• [Extract provided]
Segment Open
Mitch Daniels In 2009: GOP Should Stress Issues That Unite, Not Issues That Divide

Part of a speech that Mitch Daniels made in 2009 is setting off a firestorm among some conservative bloggers.

It’s being called devastating by Jennifer Rubin at The Washington Post, alienating by Thomas Lifson at American Thinker, and wishy-washy by Leon Wolf at Red State but, for the life of me, I cannot see anything wrong with this 2009 speech by Mitch Daniels to The Ripon Society:

Tellingly, it isn’t the substance of what Daniels said in this speech two years ago that seems to be bothering people on the right, it’s what he said about how the GOP should style the message it presents to the public. For example, look at what Rubin says:

When Daniels says the GOP should avoid “wedge” issues, that means the entire debate must conform to what the Democrats will tolerate: “The whole concept of a wedge issue should be foreign to us if we really want to come back.” That is not what the party’s base wants to hear. They want to set the agenda, not capitulate before beginning the bargaining. More than any single issue, it is this attitude that will be an anathema to the Republican primary electorate. Daniels is also, not to be too indelicate, boring.
Segment Closed
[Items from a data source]
Segment Open
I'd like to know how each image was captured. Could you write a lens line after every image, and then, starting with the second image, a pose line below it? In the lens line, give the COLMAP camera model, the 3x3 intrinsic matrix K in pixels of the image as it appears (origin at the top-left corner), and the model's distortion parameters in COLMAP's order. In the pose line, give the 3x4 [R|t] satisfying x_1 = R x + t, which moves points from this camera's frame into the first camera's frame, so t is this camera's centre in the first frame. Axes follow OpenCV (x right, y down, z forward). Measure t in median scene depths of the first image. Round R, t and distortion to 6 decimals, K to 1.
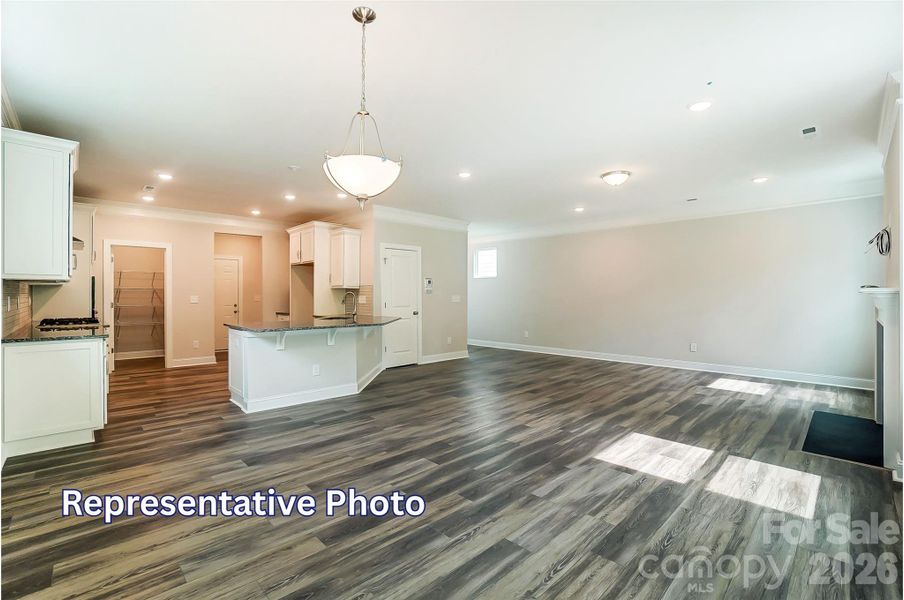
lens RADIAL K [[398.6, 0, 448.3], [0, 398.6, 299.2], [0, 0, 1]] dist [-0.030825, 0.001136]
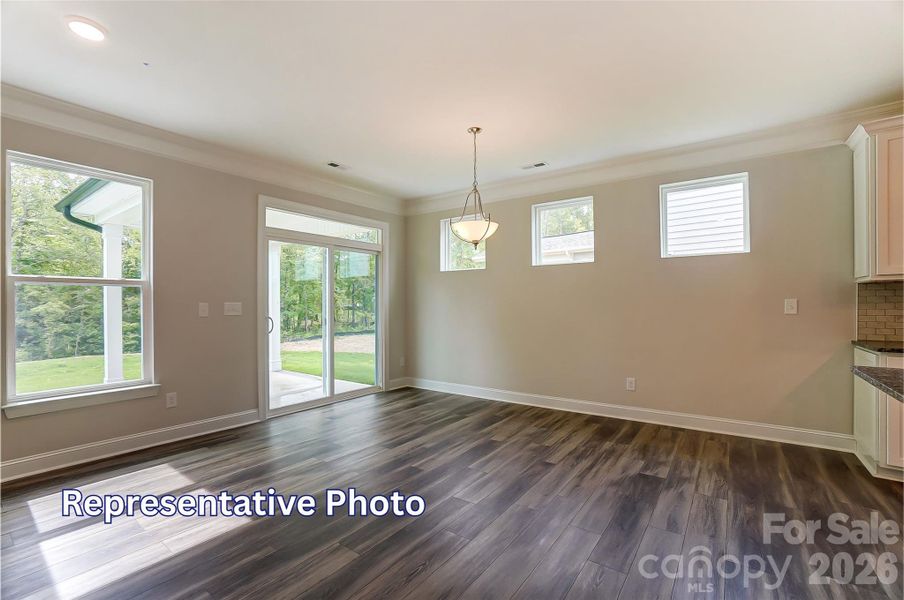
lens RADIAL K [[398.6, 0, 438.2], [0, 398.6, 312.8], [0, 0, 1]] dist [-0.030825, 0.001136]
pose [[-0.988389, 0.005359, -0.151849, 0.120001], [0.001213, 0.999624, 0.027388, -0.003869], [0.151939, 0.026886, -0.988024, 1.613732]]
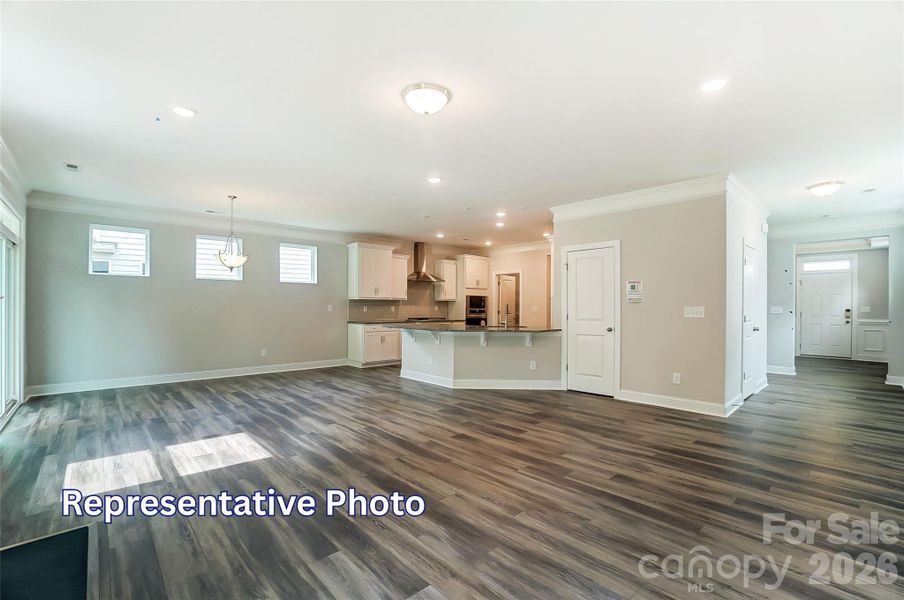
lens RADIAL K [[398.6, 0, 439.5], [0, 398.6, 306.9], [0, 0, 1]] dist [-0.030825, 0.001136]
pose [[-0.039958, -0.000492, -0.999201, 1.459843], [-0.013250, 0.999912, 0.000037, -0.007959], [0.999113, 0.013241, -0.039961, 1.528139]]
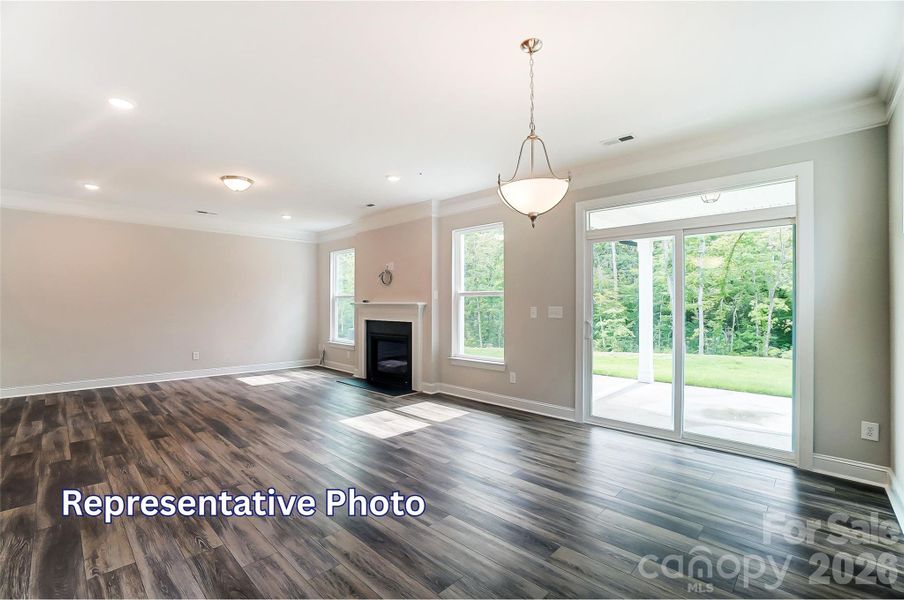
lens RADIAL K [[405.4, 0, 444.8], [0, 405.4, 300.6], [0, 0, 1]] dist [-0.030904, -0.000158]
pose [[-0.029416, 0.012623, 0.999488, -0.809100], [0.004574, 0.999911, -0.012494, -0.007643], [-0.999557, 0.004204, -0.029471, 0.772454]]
Segment Closed
• [Work instruction 1]
In the blog post about Mitch Daniels, what word does Thomas Lifson at American Thinker use to describe the 2009 speech?
• [Work instruction 2]
Write down the passage of the Mitch Daniels blog post from "When Daniels says" up to and including "too indelicate, boring.".

• [Reply 1]
Alienating.

• [Reply 2]
When Daniels says the GOP should avoid “wedge” issues, that means the entire debate must conform to what the Democrats will tolerate: “The whole concept of a wedge issue should be foreign to us if we really want to come back.” That is not what the party’s base wants to hear. They want to set the agenda, not capitulate before beginning the bargaining. More than any single issue, it is this attitude that will be an anathema to the Republican primary electorate. Daniels is also, not to be too indelicate, boring.